* Exercise description
Restate all of the entries exactly, dropping any pictures they hold.

* Dataset entries

□ □ □ □ □ □ □

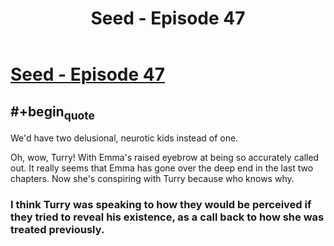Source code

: #+TITLE: Seed - Episode 47

* [[https://www.webtoons.com/en/sf/seed/episode-47/viewer?title_no=1480&episode_no=49&webtoon-platform-redirect=true][Seed - Episode 47]]
:PROPERTIES:
:Author: ThirdMover
:Score: 27
:DateUnix: 1585472926.0
:FlairText: HSF
:END:

** #+begin_quote
  We'd have two delusional, neurotic kids instead of one.
#+end_quote

Oh, wow, Turry! With Emma's raised eyebrow at being so accurately called out. It really seems that Emma has gone over the deep end in the last two chapters. Now she's conspiring with Turry because who knows why.
:PROPERTIES:
:Score: 5
:DateUnix: 1585482151.0
:END:

*** I think Turry was speaking to how they would be perceived if they tried to reveal his existence, as a call back to how she was treated previously.
:PROPERTIES:
:Author: LostTrueTime
:Score: 5
:DateUnix: 1585515897.0
:END:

□ □ □ □ □ □ □

* Result for this task
Source code

: #+TITLE: Seed - Episode 47

* [[https://www.webtoons.com/en/sf/seed/episode-47/viewer?title_no=1480&episode_no=49&webtoon-platform-redirect=true][Seed - Episode 47]]
:PROPERTIES:
:Author: ThirdMover
:Score: 27
:DateUnix: 1585472926.0
:FlairText: HSF
:END:

** #+begin_quote
  We'd have two delusional, neurotic kids instead of one.
#+end_quote

Oh, wow, Turry! With Emma's raised eyebrow at being so accurately called out. It really seems that Emma has gone over the deep end in the last two chapters. Now she's conspiring with Turry because who knows why.
:PROPERTIES:
:Score: 5
:DateUnix: 1585482151.0
:END:

*** I think Turry was speaking to how they would be perceived if they tried to reveal his existence, as a call back to how she was treated previously.
:PROPERTIES:
:Author: LostTrueTime
:Score: 5
:DateUnix: 1585515897.0
:END:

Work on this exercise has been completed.